Cela fait suite à l’incident aux Jeux panaméricains de 2019 auquel Tori Franklin a fait référence, lorsque la gagnante américaine du lancer de marteau, Gwen Berry, a levé le poing à la fin de la cérémonie de remise des médailles et que le gagnant de l’épreuve d’escrime, Race Imboden, s’est agenouillé pendant sa cérémonie de remise des médailles pour protester contre l’inégalité raciale aux États-Unis.
Tous deux ont été mis en probation pendant 12 mois, et Berry a déclaré avoir perdu son parrainage.
Une telle prise de position a un coût important pour les athlètes – non seulement financier, mais aussi pour leur vie.
---*---
■ CONSIGNE 1 ■
Recopiez le passage de l'extrait sur les protestations des athlètes compris entre « Tous deux ont » et « pour leur vie. », bornes incluses, en renommant « parrainage » en « contrat de sponsoring ».
■ CONSIGNE 2 ■
Poursuivez l'extrait sur les protestations des athlètes après sa dernière phrase.
Les entrées ne sont d'aucune utilité ici.
---*---
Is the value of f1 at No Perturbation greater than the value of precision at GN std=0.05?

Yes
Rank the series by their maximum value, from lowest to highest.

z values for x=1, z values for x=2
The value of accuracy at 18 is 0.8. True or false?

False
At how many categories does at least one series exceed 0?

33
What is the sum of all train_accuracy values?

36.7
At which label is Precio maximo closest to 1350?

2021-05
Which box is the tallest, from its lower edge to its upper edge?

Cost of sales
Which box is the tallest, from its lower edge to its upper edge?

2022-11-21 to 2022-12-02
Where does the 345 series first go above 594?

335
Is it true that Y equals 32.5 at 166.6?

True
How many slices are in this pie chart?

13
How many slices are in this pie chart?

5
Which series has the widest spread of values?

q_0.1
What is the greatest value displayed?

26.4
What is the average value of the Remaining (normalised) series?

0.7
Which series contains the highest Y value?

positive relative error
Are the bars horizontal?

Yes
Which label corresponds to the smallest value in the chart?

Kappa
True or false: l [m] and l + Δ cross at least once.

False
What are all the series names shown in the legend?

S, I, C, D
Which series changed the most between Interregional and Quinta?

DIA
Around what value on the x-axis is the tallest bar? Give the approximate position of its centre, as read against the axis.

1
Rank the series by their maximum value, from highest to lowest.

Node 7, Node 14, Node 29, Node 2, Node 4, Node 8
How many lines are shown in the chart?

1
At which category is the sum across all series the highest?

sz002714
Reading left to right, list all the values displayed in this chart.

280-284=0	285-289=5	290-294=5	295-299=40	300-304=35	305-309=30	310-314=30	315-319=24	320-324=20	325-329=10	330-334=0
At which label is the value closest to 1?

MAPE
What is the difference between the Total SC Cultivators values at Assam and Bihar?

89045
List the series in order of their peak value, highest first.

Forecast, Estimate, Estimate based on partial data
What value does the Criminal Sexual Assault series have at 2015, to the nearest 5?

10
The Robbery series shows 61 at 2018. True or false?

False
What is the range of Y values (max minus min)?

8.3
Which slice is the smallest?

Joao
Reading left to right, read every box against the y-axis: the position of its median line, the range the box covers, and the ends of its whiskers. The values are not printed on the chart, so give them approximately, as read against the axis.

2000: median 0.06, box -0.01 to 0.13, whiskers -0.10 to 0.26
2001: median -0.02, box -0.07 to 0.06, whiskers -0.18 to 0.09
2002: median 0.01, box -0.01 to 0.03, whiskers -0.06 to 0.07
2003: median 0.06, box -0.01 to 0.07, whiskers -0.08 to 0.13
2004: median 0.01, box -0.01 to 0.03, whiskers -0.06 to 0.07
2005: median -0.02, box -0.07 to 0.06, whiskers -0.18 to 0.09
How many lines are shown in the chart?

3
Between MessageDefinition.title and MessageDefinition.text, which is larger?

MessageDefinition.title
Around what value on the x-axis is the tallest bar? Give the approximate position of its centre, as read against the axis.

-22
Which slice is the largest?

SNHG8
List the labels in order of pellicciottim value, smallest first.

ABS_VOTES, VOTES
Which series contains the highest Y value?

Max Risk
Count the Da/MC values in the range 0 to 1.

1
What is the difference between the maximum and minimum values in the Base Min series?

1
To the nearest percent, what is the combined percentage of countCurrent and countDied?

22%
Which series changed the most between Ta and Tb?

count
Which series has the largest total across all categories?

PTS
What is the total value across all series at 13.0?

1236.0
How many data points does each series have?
---*---
■ RÉPONSE 1 ■
Tous deux ont été mis en probation pendant 12 mois, et Berry a déclaré avoir perdu son contrat de sponsoring.
Une telle prise de position a un coût important pour les athlètes – non seulement financier, mais aussi pour leur vie.

■ RÉPONSE 2 ■
La manifestation la plus emblématique reste celle des Américains Tommie Smith et John Carlos qui se sont tenus sur le podium du 200m sans chaussures, avec des chaussettes noires, des gants noirs et les poings levés lors des Jeux de Mexico en 1968. Tous deux, avec l’Australien Peter Norman, médaillé d’argent, portaient également des badges du Projet olympique pour les droits de l’homme.
Les Américains ont été suspendus et bannis du village olympique. Ils ont tous été ostracisés lorsqu’ils sont rentrés dans leur pays et l’Australie n’a présenté des excuses officielles que des années après la mort de Norman.
Mais aujourd’hui, les trois hommes sont célébrés comme des légendes et des héros, même par le CIO lui-même.
Aux Jeux olympiques de 2016 à Rio, la médaillée d’argent du marathon, Feyisa Lilesa, a surpris le monde entier en levant ses poignets croisés au-dessus de sa tête (comme s’ils étaient enchaînés) alors qu’il franchissait la ligne d’arrivée, signe de sensibilisation aux protestations oromo qui se déroulaient alors en Éthiopie, contre la marginalisation sociale et politique.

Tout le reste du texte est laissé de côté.